Als das Referendum in Großbritannien statt­ge­funden hat, war ich gerade als Generalkonsul in Istanbul tätig, aber ich habe die Debatte natürlich verfolgt. Am Tag nach dem Referendum, als es morgens noch dunkel war, habe ich BBC eingeschaltet und sofort gesehen, dass das Ergebnis für den Brexit ausfallen wird. Ich habe mir gedacht : Das ändert alles.

Mir war sofort klar, dass diese Entscheidung eine historische war, dass sie uns als Land prägen würde – und dass sich auch mein Leben völlig ändern würde. Ich wusste zu dieser Zeit schon, dass ich Botschafter in Wien werde.

Zu Beginn meiner Amtszeit wollten alle von mir wissen : Warum haben die Briten so entschieden ? Viele Leute haben das als uner­wartet empfunden, auch die höchsten Politiker des Landes wollten den Brexit mit mir besprechen. Ich war auch sehr viel im Fernsehen und Radio. Ich weiß noch, ich bin ständig früh aufgestanden und zu Fuß ins Funkhaus zum ­Ö1-Morgenjournal-­Interview ­gegangen.

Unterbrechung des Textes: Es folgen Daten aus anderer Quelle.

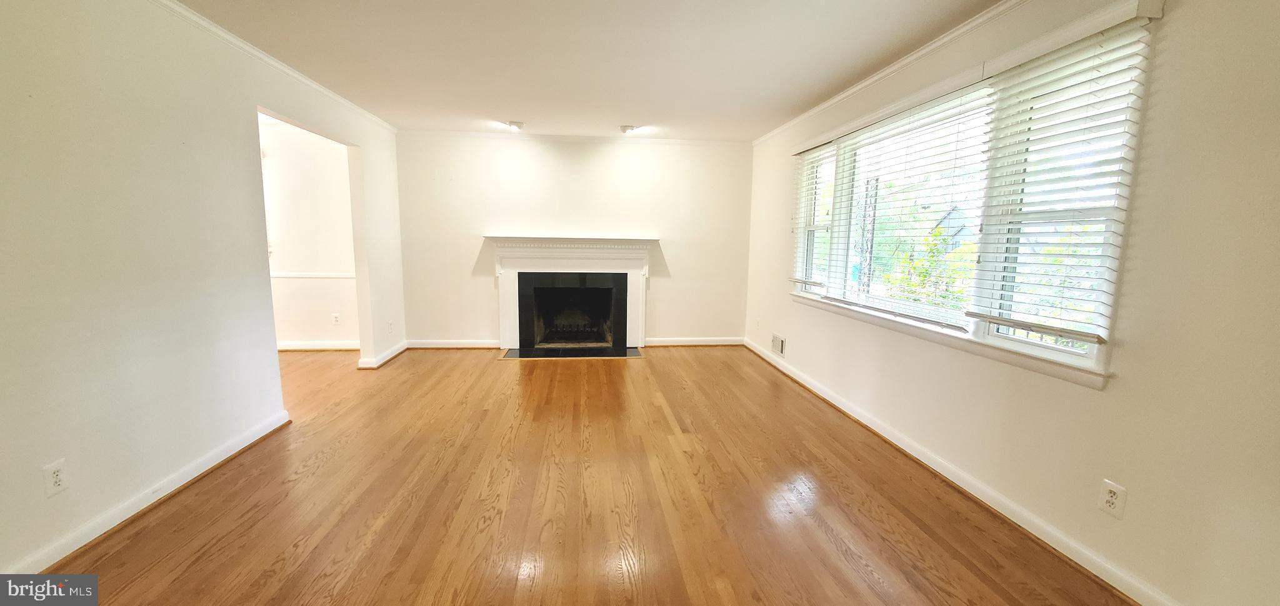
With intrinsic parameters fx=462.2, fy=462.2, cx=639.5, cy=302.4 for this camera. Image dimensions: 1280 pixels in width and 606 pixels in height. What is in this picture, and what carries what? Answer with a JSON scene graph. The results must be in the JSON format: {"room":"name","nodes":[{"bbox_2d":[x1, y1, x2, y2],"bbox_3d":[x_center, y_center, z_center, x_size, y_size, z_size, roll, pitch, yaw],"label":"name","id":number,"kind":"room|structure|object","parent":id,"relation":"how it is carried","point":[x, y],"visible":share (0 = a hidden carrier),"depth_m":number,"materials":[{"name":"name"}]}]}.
{"room":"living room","nodes":[
{"label":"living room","id":0,"kind":"room"},
{"bbox_2d":[0,0,404,585],"bbox_3d":[-2.381,-0.212,1.925,0.132,2.480,6.921,0,8,-6],"label":"left wall","id":1,"kind":"structure","parent":0,"point":[253,218],"depth_m":2.15,"materials":[{"name":"paint"}]},
{"bbox_2d":[41,458,69,496],"bbox_3d":[-2.292,0.691,1.814,0.008,0.119,0.070,0,8,-6],"label":"wall outlet","id":2,"kind":"object","parent":1,"relation":"attached to","point":[57,480],"visible":0.99,"depth_m":1.81,"materials":[{"name":"white plastic"}]},
{"bbox_2d":[1,409,293,578],"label":"baseboard","id":3,"kind":"structure","parent":1,"relation":"attached to","point":[215,457],"depth_m":2.10,"materials":[{"name":"white paint"}]},
{"bbox_2d":[128,0,399,133],"bbox_3d":[-2.374,-1.429,1.913,0.054,0.062,6.513,0,8,-6],"label":"crown molding","id":4,"kind":"structure","parent":1,"relation":"attached to","point":[305,81],"depth_m":2.93,"materials":[{"name":"white paint"}]},
{"bbox_2d":[359,340,408,369],"bbox_3d":[-2.682,0.543,4.937,0.101,0.090,0.937,0,8,-6],"label":"baseboard","id":5,"kind":"structure","parent":1,"relation":"attached to","point":[389,355],"depth_m":4.71,"materials":[{"name":"white paint"}]},
{"bbox_2d":[387,320,394,332],"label":"wall outlet","id":6,"kind":"object","parent":1,"relation":"attached to","point":[389,324],"visible":0.99,"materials":[{"name":"white plastic"}]},
{"bbox_2d":[260,114,358,350],"bbox_3d":[-4.181,-0.691,5.063,2.919,2.456,0.139,0,8,-6],"label":"adjoining room wall","id":7,"kind":"structure","parent":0,"point":[312,328],"depth_m":5.06,"materials":[{"name":"white paint"}]},
{"bbox_2d":[269,271,354,279],"bbox_3d":[-4.109,-0.295,5.012,2.663,0.059,0.031,0,8,-6],"label":"chair rail","id":8,"kind":"object","parent":7,"relation":"attached to","point":[297,275],"visible":0.27,"depth_m":5.08,"materials":[{"name":"white paint"}]},
{"bbox_2d":[276,340,360,350],"bbox_3d":[-4.212,0.484,5.132,3.056,0.097,0.022,0,8,-6],"label":"baseboard","id":9,"kind":"structure","parent":7,"relation":"attached to","point":[318,347],"depth_m":5.19,"materials":[{"name":"white paint"}]},
{"bbox_2d":[331,312,340,324],"bbox_3d":[-3.368,0.181,5.120,0.073,0.121,0.012,0,8,-6],"label":"wall outlet","id":10,"kind":"object","parent":7,"relation":"attached to","point":[335,320],"visible":0.99,"depth_m":5.11,"materials":[{"name":"white plastic"}]},
{"bbox_2d":[395,132,753,349],"bbox_3d":[-0.688,-0.697,5.494,4.213,2.471,0.152,0,8,-6],"label":"back wall","id":11,"kind":"structure","parent":0,"point":[488,302],"depth_m":5.36,"materials":[{"name":"white paint"}]},
{"bbox_2d":[406,340,502,348],"bbox_3d":[-2.183,0.487,5.395,1.141,0.093,0.020,0,8,-6],"label":"baseboard","id":12,"kind":"structure","parent":11,"relation":"attached to","point":[475,345],"depth_m":5.38,"materials":[{"name":"white paint"}]},
{"bbox_2d":[486,235,654,350],"bbox_3d":[-0.772,-0.123,5.481,1.996,1.281,0.367,0,8,-6],"label":"fireplace","id":13,"kind":"object","parent":11,"relation":"attached to","point":[625,241],"visible":1,"depth_m":5.43,"materials":[{"name":"white paint"}]},
{"bbox_2d":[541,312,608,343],"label":"fireplace grate","id":14,"kind":"object","parent":13,"relation":"in","point":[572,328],"visible":0.83,"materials":[{"name":"black metal"}]},
{"bbox_2d":[398,129,753,146],"bbox_3d":[-0.679,-1.864,5.230,3.902,0.062,0.051,0,8,-6],"label":"crown molding","id":15,"kind":"structure","parent":11,"relation":"attached to","point":[688,142],"depth_m":5.20,"materials":[{"name":"white paint"}]},
{"bbox_2d":[646,336,743,346],"bbox_3d":[0.649,0.489,5.715,1.356,0.096,0.021,0,8,-6],"label":"baseboard","id":16,"kind":"structure","parent":11,"relation":"attached to","point":[688,343],"depth_m":5.71,"materials":[{"name":"white paint"}]},
{"bbox_2d":[38,344,1139,605],"bbox_3d":[-1.363,1.031,2.316,6.546,0.103,7.871,0,8,-6],"label":"floor","id":17,"kind":"structure","parent":0,"point":[568,374],"depth_m":2.27,"materials":[{"name":"brown wood"}]},
{"bbox_2d":[501,344,643,358],"bbox_3d":[-0.752,0.569,5.263,1.667,0.013,0.615,0,8,-6],"label":"hearth","id":18,"kind":"object","parent":17,"relation":"in","point":[610,355],"visible":0.97,"depth_m":5.22,"materials":[{"name":"black tile"}]},
{"bbox_2d":[111,0,1121,141],"bbox_3d":[-0.769,-1.477,1.888,5.668,0.115,7.341,0,8,-6],"label":"ceiling","id":19,"kind":"structure","parent":0,"point":[625,115],"depth_m":2.90,"materials":[{"name":"white paint"}]},
{"bbox_2d":[503,120,524,131],"bbox_3d":[-1.275,-1.797,4.699,0.187,0.080,0.187,0,8,-6],"label":"ceiling light","id":20,"kind":"object","parent":19,"relation":"attached to","point":[517,125],"visible":0.99,"depth_m":4.66,"materials":[{"name":"white"}]},
{"bbox_2d":[618,123,638,133],"bbox_3d":[-0.120,-1.792,4.796,0.180,0.071,0.178,0,8,-6],"label":"ceiling light","id":21,"kind":"object","parent":19,"relation":"attached to","point":[625,129],"visible":0.99,"depth_m":4.75,"materials":[{"name":"white"}]},
{"bbox_2d":[740,0,1279,605],"bbox_3d":[1.761,-0.238,2.476,0.161,2.471,6.873,0,8,-6],"label":"right wall","id":22,"kind":"structure","parent":0,"point":[1121,381],"depth_m":1.64,"materials":[{"name":"beige paint"}]},
{"bbox_2d":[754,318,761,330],"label":"wall outlet","id":23,"kind":"object","parent":22,"relation":"attached to","point":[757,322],"visible":0.99,"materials":[{"name":"white plastic"}]},
{"bbox_2d":[771,333,786,356],"bbox_3d":[1.429,0.439,4.773,0.014,0.189,0.325,0,8,-6],"label":"wall vent","id":24,"kind":"object","parent":22,"relation":"attached to","point":[776,339],"visible":0.98,"depth_m":4.76,"materials":[{"name":"white metal"}]},
{"bbox_2d":[754,0,1109,145],"bbox_3d":[1.707,-1.407,2.213,0.052,0.067,6.533,0,8,-6],"label":"crown molding","id":25,"kind":"structure","parent":22,"relation":"attached to","point":[818,109],"depth_m":2.84,"materials":[{"name":"white paint"}]},
{"bbox_2d":[738,337,1184,605],"bbox_3d":[1.688,0.926,2.674,0.021,0.090,6.429,0,8,-6],"label":"right baseboard","id":26,"kind":"structure","parent":22,"relation":"attached to","point":[757,351],"depth_m":2.25,"materials":[{"name":"white paint"}]},
{"bbox_2d":[788,6,1156,386],"bbox_3d":[1.713,-0.557,3.005,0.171,1.435,2.659,0,8,-6],"label":"window","id":27,"kind":"structure","parent":22,"relation":"in","point":[1035,349],"depth_m":2.36,"materials":[{"name":"glass"}]},
{"bbox_2d":[789,137,837,293],"bbox_3d":[1.500,-0.746,4.059,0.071,1.230,0.733,0,8,-6],"label":"window blind","id":28,"kind":"object","parent":27,"relation":"attached to","point":[805,149],"visible":0.85,"depth_m":4.00,"materials":[{"name":"white plastic"}]},
{"bbox_2d":[815,76,986,330],"bbox_3d":[1.635,-0.614,3.073,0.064,1.288,1.493,0,8,-6],"label":"window blind","id":29,"kind":"object","parent":27,"relation":"attached to","point":[900,115],"visible":0.94,"depth_m":2.84,"materials":[{"name":"white plastic"}]},
{"bbox_2d":[967,3,1158,348],"bbox_3d":[1.752,-0.504,2.002,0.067,1.251,0.697,0,8,-6],"label":"window blind","id":30,"kind":"object","parent":27,"relation":"attached to","point":[976,315],"visible":0.95,"depth_m":1.92,"materials":[{"name":"white plastic"}]},
{"bbox_2d":[1097,479,1128,518],"bbox_3d":[1.807,0.753,1.770,0.009,0.119,0.072,0,8,-6],"label":"wall outlet","id":31,"kind":"object","parent":22,"relation":"attached to","point":[1106,499],"visible":0.98,"depth_m":1.77,"materials":[{"name":"white plastic"}]},
{"label":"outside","id":32,"kind":"structure","parent":0,"visible":0},
{"label":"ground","id":33,"kind":"structure","parent":32,"visible":0},
{"bbox_2d":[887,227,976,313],"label":"tree","id":34,"kind":"object","parent":33,"relation":"on","point":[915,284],"visible":0.32,"depth_m":8.61,"materials":[{"name":"green plant"}]}
]}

Es gibt viele Leute in Großbritannien, die sich sehr über den Brexit gefreut haben, und auch viele Leute, die sich gar nicht da­rüber ­gefreut haben. Ich vertrete beide Gruppen, aber ich ­vertrete vor allem die britische Regierung, die den ­Brexit stark unterstützt und dann auch durchgesetzt hat.

Wir haben schnell entschieden, ein paar Touren durch Österreich zu machen, um die Lage zu erklären : Was der Brexit für die Briten hier bedeutet und wie sie sich am besten darauf vorbereiten können. Wir sind von einem Ende Österreichs zum an­deren gefahren, und ich ­­habe persönlich die Hand von ungefähr 4.000 Briten geschüttelt. Mein erster Besuch war in Bregenz, und wir sind in ­einen Saal gegangen, wo ­un­ge­fähr 20 Briten an einem Tisch saßen.

Aber das hat mich mit Stolz erfüllt, dass sogar in Vorarlberg 20 Briten zusam­menkommen und von mir hören wollen, wie es ­weiter­gehen könnte. Sie hatten ­be­rechtigte Sorgen, zum Beispiel, ob sie noch Pension ­be­­­kämen oder zurückziehen müssten. Die Antworten konnte ich damals noch nicht klar geben, da es davon abhängig war, ob Großbritannien die EU mit Abkommen verlässt oder ohne. Ich bin sehr zufrieden, dass wir letztendlich mit einem Abkommen aus der EU ausgetreten sind und auch, dass wir elf Monate später mit einem Wirt­schaftsabkommen am Ende der Übergangsphase zusammengekommen sind.

Im September werde ich als Botschafter abgelöst, vielleicht werde ich aber in Österreich bleiben. Ich blicke mit Freude auf eine wirklich fas­zinierende Karriere zurück. Aber ich blicke auch mit Hoffnung in die Zukunft. Mein Hobby ist es, Romane zu schreiben, vor allem Thriller. Ich möchte weiterhin Bücher schreiben, vielleicht auch eines über Österreich. •

Zur  Person:

Robert Leigh Turner war von 2008 bis 2012 britischer Botschafter in der Ukraine, seit 2016 repräsentiert er sein Land diplomatisch in Österreich. Nebenbei schreibt Turner Romane.